--- Recorded data ---

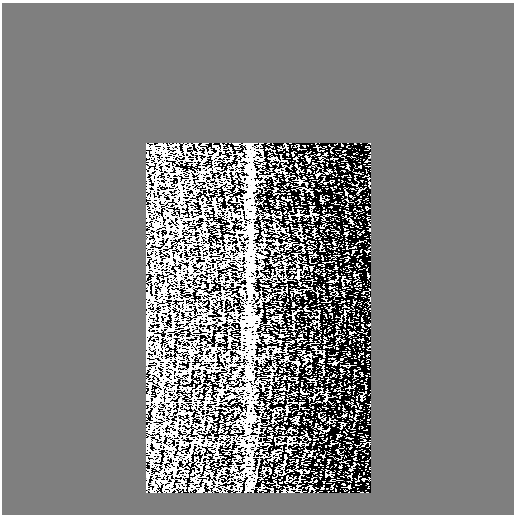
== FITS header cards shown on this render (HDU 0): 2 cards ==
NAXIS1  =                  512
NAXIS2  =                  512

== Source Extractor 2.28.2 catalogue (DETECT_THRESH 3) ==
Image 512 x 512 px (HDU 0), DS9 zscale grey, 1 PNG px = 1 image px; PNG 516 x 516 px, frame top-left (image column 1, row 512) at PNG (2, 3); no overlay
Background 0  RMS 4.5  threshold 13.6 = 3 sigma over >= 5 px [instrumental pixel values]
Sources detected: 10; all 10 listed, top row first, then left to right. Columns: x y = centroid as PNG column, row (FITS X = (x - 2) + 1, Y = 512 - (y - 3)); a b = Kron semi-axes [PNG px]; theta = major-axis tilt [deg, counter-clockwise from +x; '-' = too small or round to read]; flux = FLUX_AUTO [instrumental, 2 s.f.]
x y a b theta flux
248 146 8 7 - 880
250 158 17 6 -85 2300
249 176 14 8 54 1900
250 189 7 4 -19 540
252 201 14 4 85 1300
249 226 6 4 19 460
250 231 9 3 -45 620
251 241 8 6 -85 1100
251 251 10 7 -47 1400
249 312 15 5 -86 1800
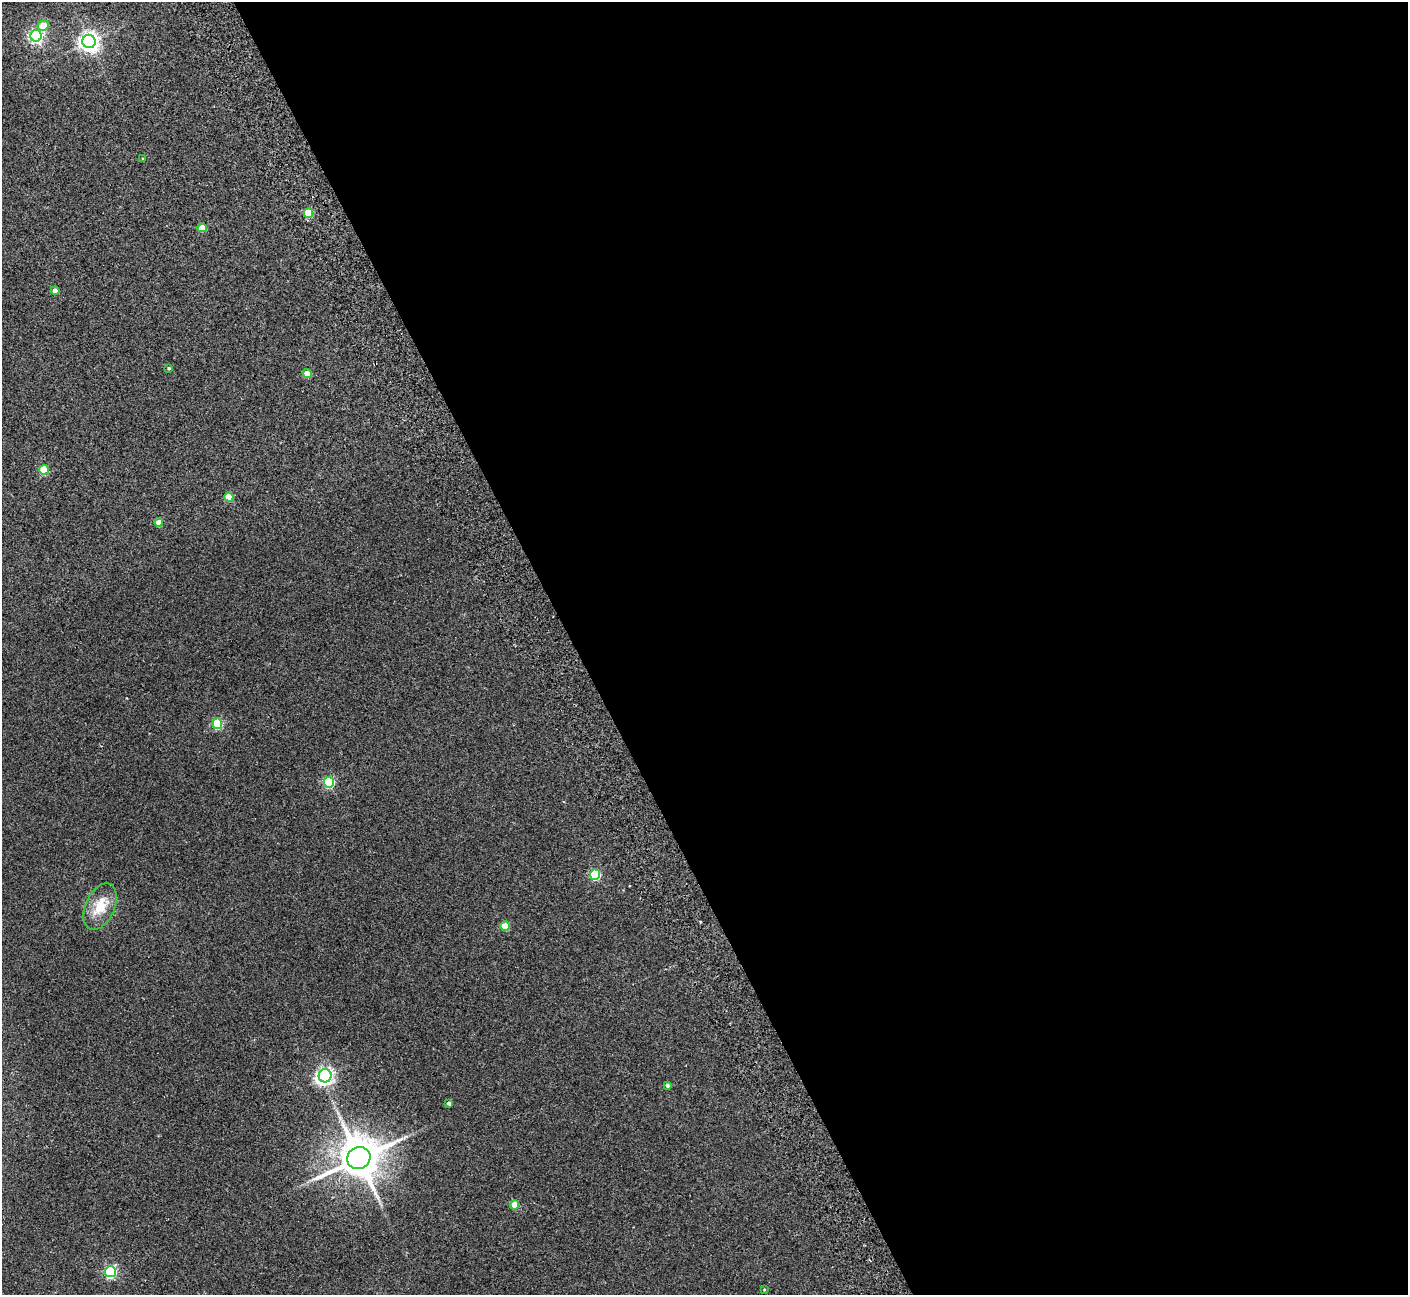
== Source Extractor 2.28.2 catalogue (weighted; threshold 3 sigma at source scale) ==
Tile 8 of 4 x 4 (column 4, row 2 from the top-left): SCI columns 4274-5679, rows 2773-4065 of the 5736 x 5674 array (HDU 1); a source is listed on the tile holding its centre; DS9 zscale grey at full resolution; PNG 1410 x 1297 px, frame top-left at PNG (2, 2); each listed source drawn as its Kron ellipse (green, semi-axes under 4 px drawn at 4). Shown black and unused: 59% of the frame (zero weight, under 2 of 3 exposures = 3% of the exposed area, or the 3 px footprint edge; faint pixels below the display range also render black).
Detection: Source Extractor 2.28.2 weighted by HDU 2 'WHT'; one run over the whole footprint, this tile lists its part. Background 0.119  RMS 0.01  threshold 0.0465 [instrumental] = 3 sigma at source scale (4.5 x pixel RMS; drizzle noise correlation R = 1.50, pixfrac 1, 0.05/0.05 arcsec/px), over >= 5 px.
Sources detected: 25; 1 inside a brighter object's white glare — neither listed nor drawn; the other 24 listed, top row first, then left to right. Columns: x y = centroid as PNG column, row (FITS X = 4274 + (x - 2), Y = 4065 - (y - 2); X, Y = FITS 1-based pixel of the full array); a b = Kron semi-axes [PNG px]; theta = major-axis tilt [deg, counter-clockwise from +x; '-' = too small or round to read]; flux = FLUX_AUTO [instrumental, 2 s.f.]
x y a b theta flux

---
--- Recorded data ---

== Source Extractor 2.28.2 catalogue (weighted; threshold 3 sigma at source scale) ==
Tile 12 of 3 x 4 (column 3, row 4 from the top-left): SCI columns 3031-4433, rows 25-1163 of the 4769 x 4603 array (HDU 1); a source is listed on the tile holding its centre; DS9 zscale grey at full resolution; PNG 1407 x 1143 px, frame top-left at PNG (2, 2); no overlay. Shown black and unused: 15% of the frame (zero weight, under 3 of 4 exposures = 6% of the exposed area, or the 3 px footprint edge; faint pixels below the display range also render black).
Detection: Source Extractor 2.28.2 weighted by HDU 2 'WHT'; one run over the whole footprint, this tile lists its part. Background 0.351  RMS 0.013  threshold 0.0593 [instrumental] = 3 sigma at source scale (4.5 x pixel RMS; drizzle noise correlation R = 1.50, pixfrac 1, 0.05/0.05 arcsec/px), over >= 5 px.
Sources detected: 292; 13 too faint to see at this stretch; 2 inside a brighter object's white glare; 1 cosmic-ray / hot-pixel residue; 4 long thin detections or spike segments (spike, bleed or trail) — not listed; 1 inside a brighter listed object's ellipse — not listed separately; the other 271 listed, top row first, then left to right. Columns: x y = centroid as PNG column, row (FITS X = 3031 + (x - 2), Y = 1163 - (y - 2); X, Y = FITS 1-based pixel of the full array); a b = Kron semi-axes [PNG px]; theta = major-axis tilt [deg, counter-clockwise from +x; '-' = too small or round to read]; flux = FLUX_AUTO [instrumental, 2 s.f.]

---

*Work to do*
Write out again, unchanged, the stretch from the line containing "2.28.2 catalogue (DETECT_THRESH" through the line containing "252 201 14 4 85 1300".

*Solution to this task*
== Source Extractor 2.28.2 catalogue (DETECT_THRESH 3) ==
Image 512 x 512 px (HDU 0), DS9 zscale grey, 1 PNG px = 1 image px; PNG 516 x 516 px, frame top-left (image column 1, row 512) at PNG (2, 3); no overlay
Background 0  RMS 4.5  threshold 13.6 = 3 sigma over >= 5 px [instrumental pixel values]
Sources detected: 10; all 10 listed, top row first, then left to right. Columns: x y = centroid as PNG column, row (FITS X = (x - 2) + 1, Y = 512 - (y - 3)); a b = Kron semi-axes [PNG px]; theta = major-axis tilt [deg, counter-clockwise from +x; '-' = too small or round to read]; flux = FLUX_AUTO [instrumental, 2 s.f.]
x y a b theta flux
248 146 8 7 - 880
250 158 17 6 -85 2300
249 176 14 8 54 1900
250 189 7 4 -19 540
252 201 14 4 85 1300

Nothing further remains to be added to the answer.